From the entries below, return exactly the lines beginning at the one that contains "[184,341,223,352] strings: ->" and ending at the one that contains "(136, 472) none", both of them included, and only those lines.

## Provided data
○ ○ ○ ○
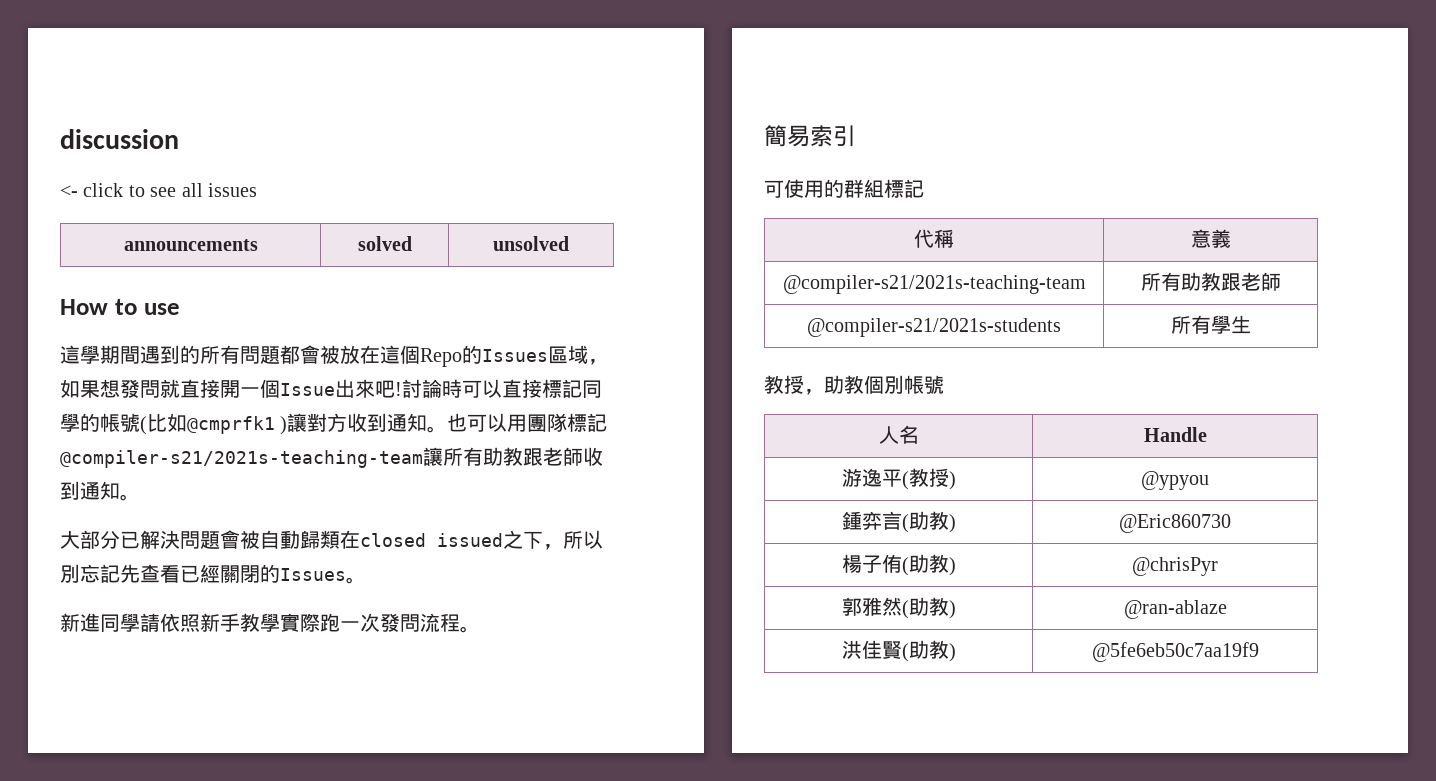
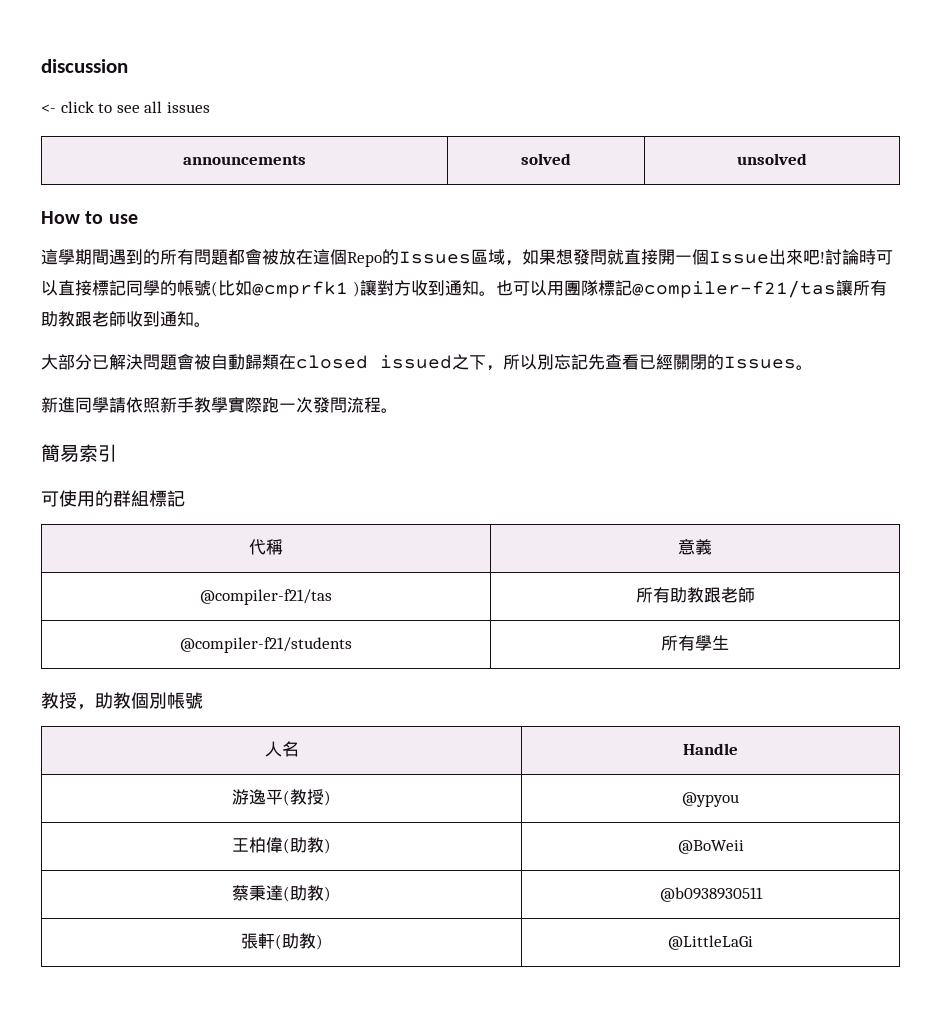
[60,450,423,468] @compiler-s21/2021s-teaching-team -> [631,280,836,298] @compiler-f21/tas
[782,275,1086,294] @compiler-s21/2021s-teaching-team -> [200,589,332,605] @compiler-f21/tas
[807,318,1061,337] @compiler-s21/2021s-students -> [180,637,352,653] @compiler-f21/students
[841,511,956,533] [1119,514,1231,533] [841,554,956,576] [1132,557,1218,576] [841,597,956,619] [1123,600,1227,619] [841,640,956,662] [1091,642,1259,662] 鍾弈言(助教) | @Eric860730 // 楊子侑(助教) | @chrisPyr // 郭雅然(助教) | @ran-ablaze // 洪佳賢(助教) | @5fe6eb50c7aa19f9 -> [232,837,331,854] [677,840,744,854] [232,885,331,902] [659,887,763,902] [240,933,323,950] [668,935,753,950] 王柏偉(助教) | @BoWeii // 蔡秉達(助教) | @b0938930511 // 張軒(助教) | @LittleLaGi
○ ○ ○ ○
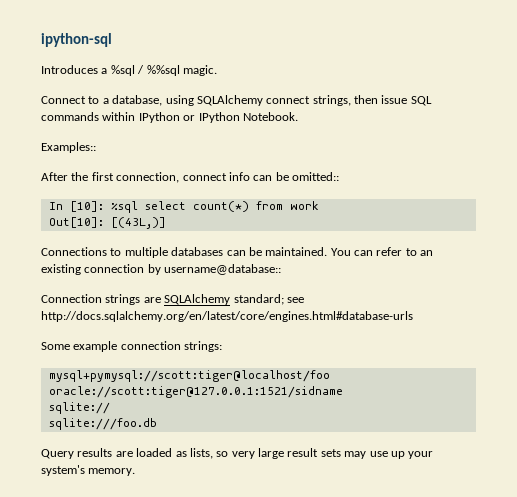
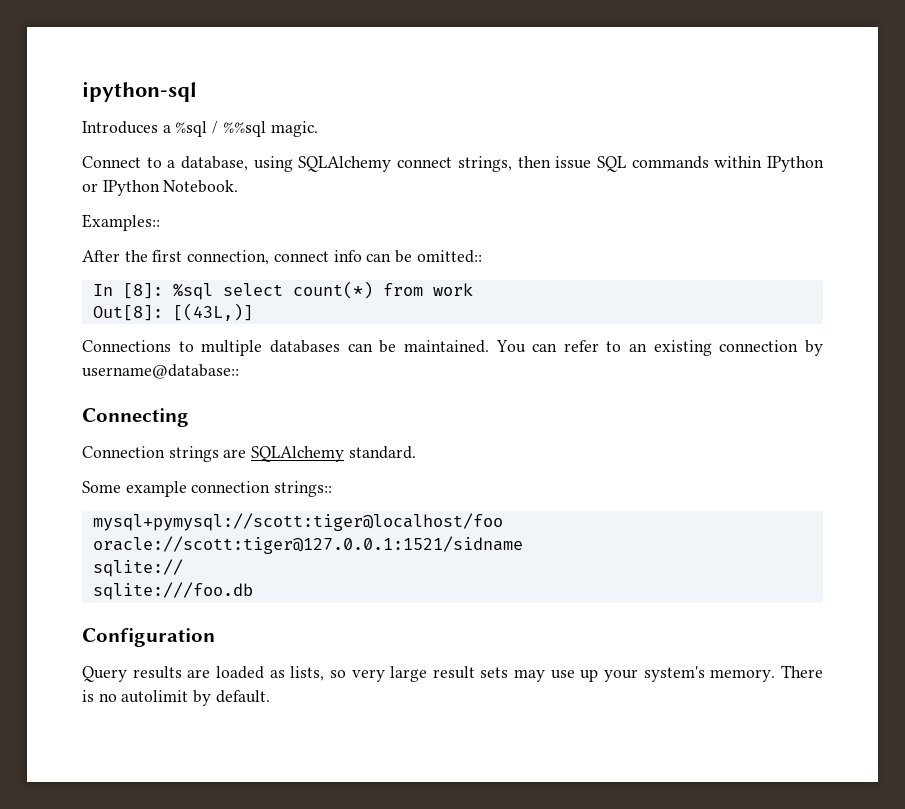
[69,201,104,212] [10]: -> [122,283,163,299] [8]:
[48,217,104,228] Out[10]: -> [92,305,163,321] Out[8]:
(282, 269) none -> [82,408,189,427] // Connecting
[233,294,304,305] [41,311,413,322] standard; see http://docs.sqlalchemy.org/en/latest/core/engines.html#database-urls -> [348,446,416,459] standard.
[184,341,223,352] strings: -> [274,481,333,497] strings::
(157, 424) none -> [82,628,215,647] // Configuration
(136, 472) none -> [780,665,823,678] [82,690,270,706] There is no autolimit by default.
○ ○ ○ ○
## Response for this exercise
[184,341,223,352] strings: -> [274,481,333,497] strings::
(157, 424) none -> [82,628,215,647] // Configuration
(136, 472) none -> [780,665,823,678] [82,690,270,706] There is no autolimit by default.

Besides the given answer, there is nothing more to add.